#### Task to complete:
Without the pictures, give the records again exactly as they appear.

Records from a collection
--------------------------------
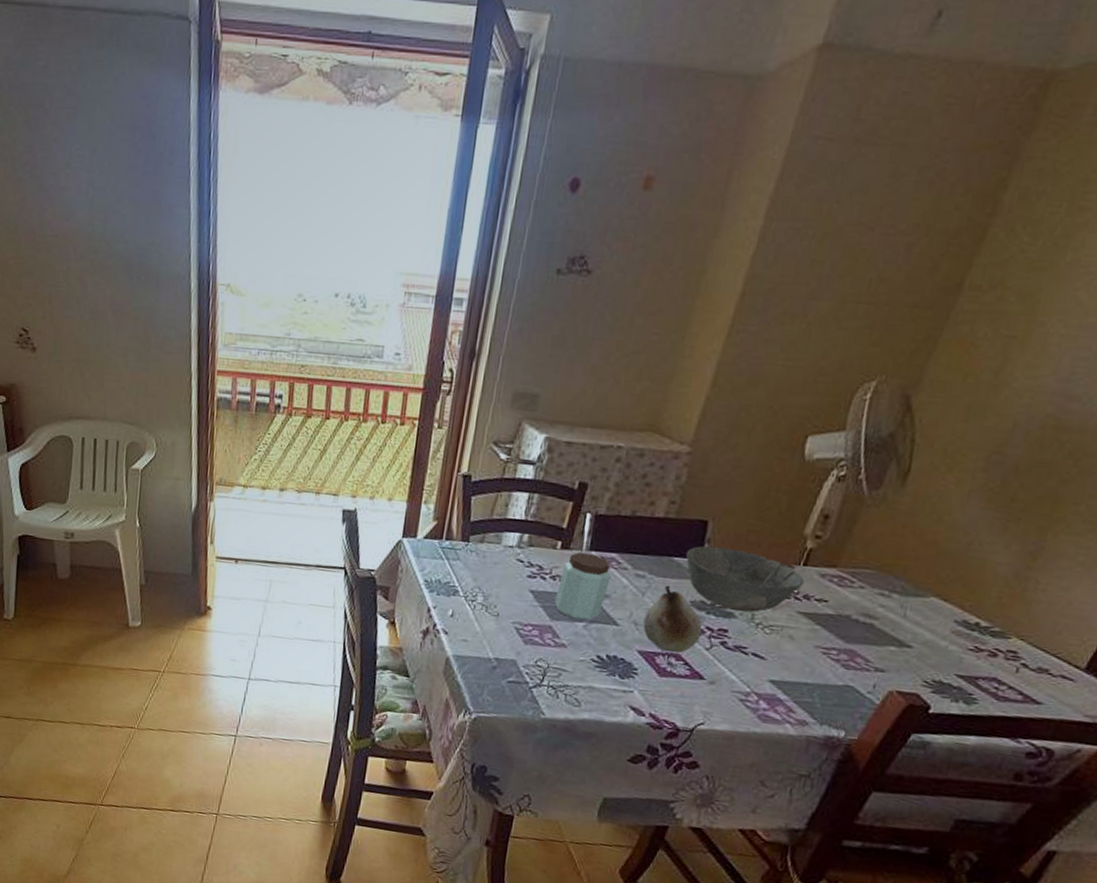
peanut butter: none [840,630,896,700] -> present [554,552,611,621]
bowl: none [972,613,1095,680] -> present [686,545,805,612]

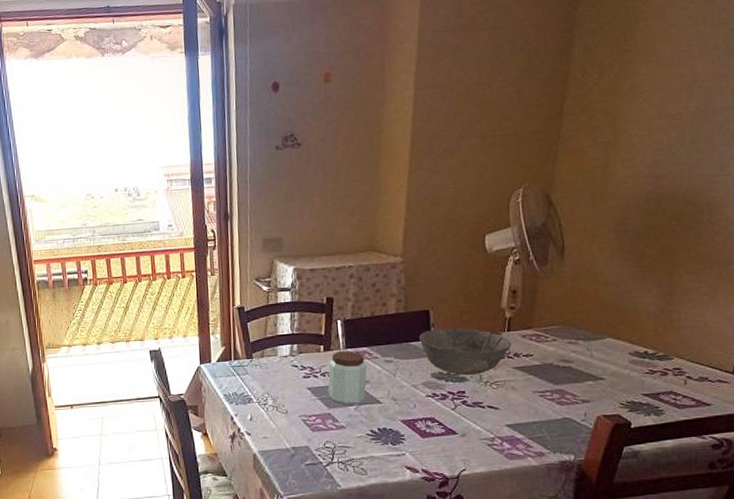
fruit: present [643,584,703,654] -> none [400,364,446,418]

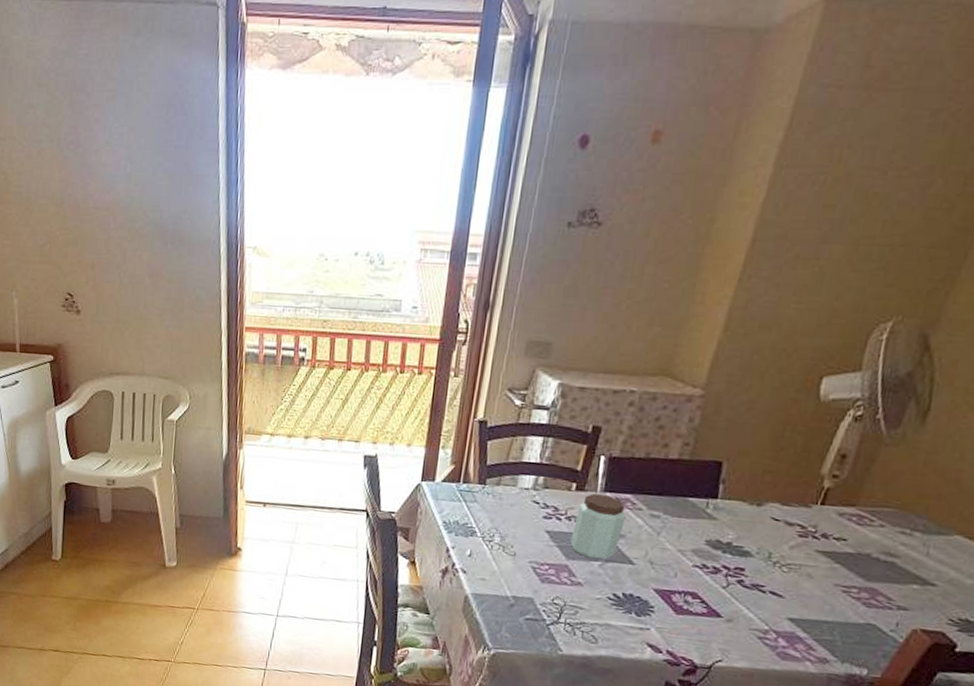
bowl: present [419,328,512,376] -> none [701,486,822,551]

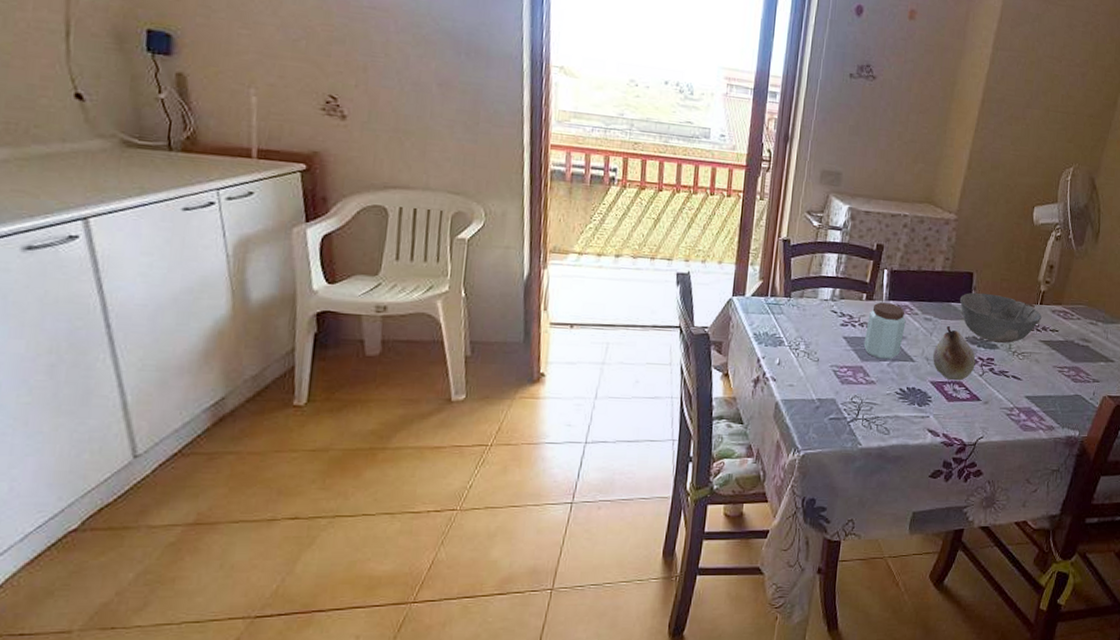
fruit: none [659,524,719,592] -> present [933,325,976,381]
bowl: none [701,486,822,551] -> present [960,292,1042,344]

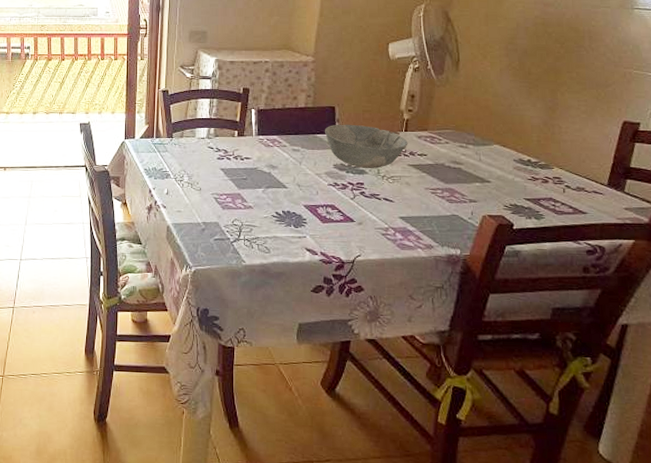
peanut butter: present [863,302,906,359] -> none [239,138,276,187]
fruit: present [933,325,976,381] -> none [304,154,346,204]

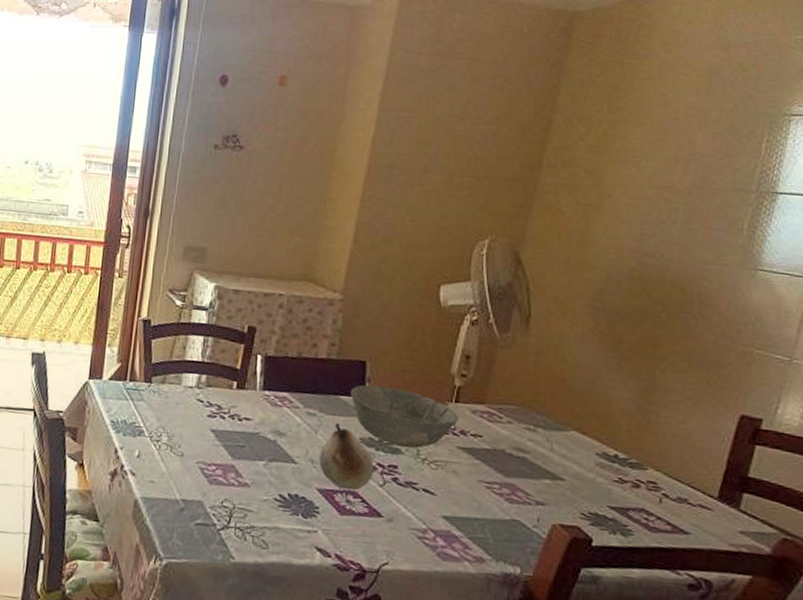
fruit: none [304,154,346,204] -> present [319,422,374,491]

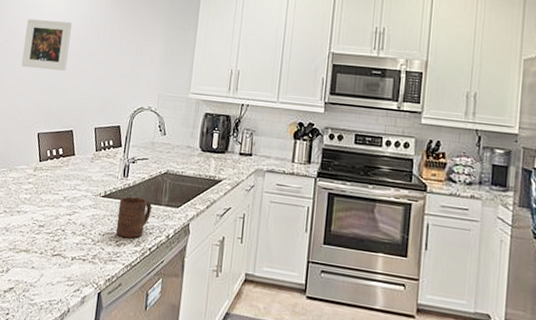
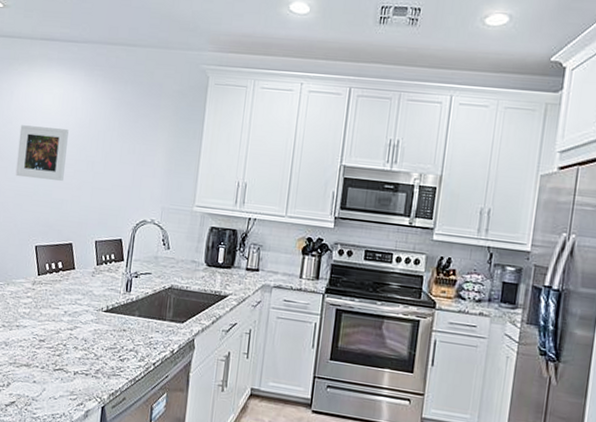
cup: present [115,196,152,238] -> none [119,311,156,353]

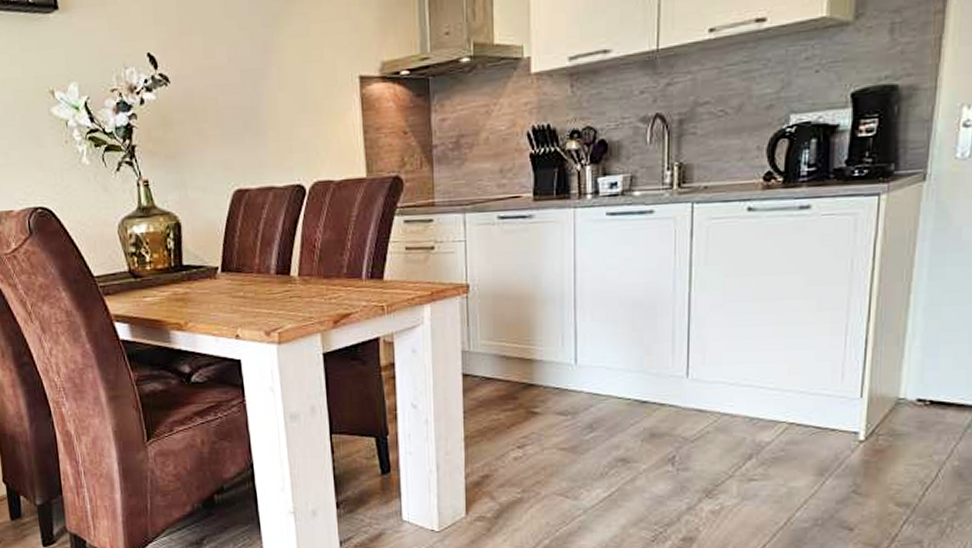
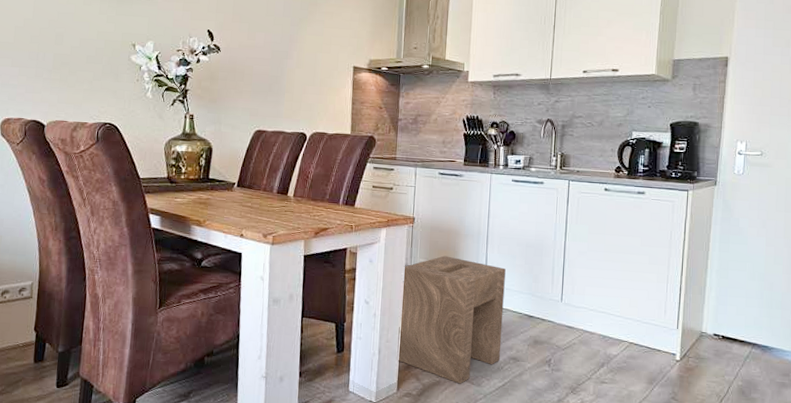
stool: none [460,332,604,499] -> present [397,255,506,384]

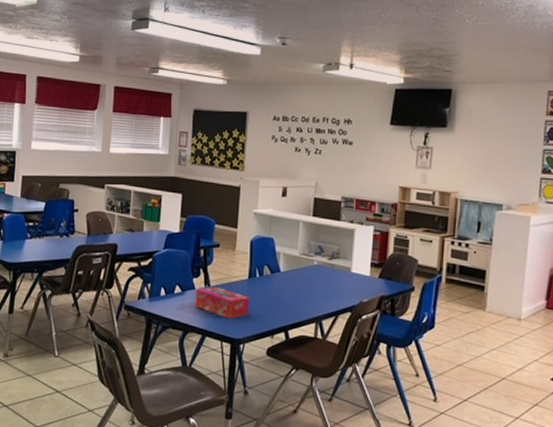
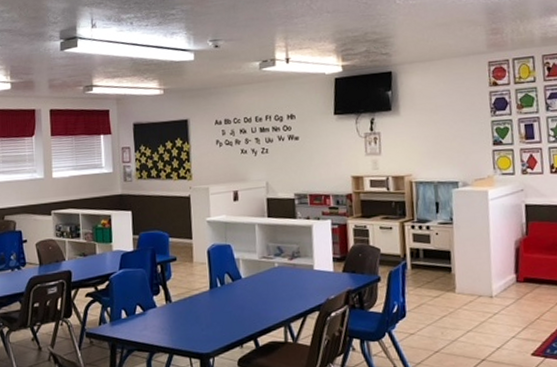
tissue box: present [195,287,250,319] -> none [157,302,216,334]

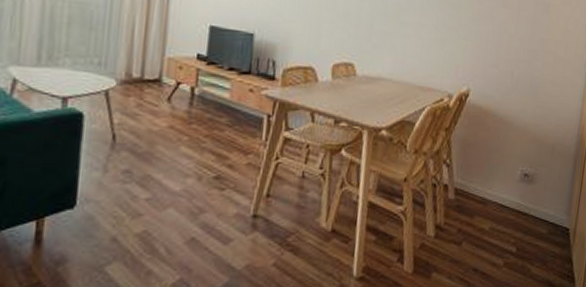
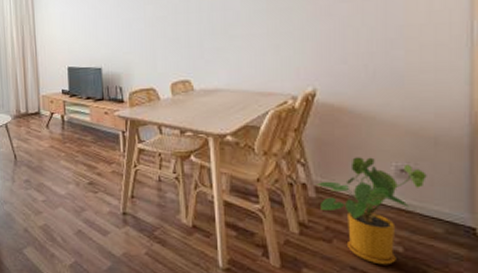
house plant: none [455,160,543,265] -> present [315,157,427,265]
--------------------------------
#### Your response:
peanut butter: none [840,630,896,700] -> present [554,552,611,621]
bowl: none [972,613,1095,680] -> present [686,545,805,612]

fruit: present [643,584,703,654] -> none [400,364,446,418]

bowl: present [419,328,512,376] -> none [701,486,822,551]

fruit: none [659,524,719,592] -> present [933,325,976,381]
bowl: none [701,486,822,551] -> present [960,292,1042,344]

peanut butter: present [863,302,906,359] -> none [239,138,276,187]
fruit: present [933,325,976,381] -> none [304,154,346,204]

fruit: none [304,154,346,204] -> present [319,422,374,491]

cup: present [115,196,152,238] -> none [119,311,156,353]

stool: none [460,332,604,499] -> present [397,255,506,384]

tissue box: present [195,287,250,319] -> none [157,302,216,334]

house plant: none [455,160,543,265] -> present [315,157,427,265]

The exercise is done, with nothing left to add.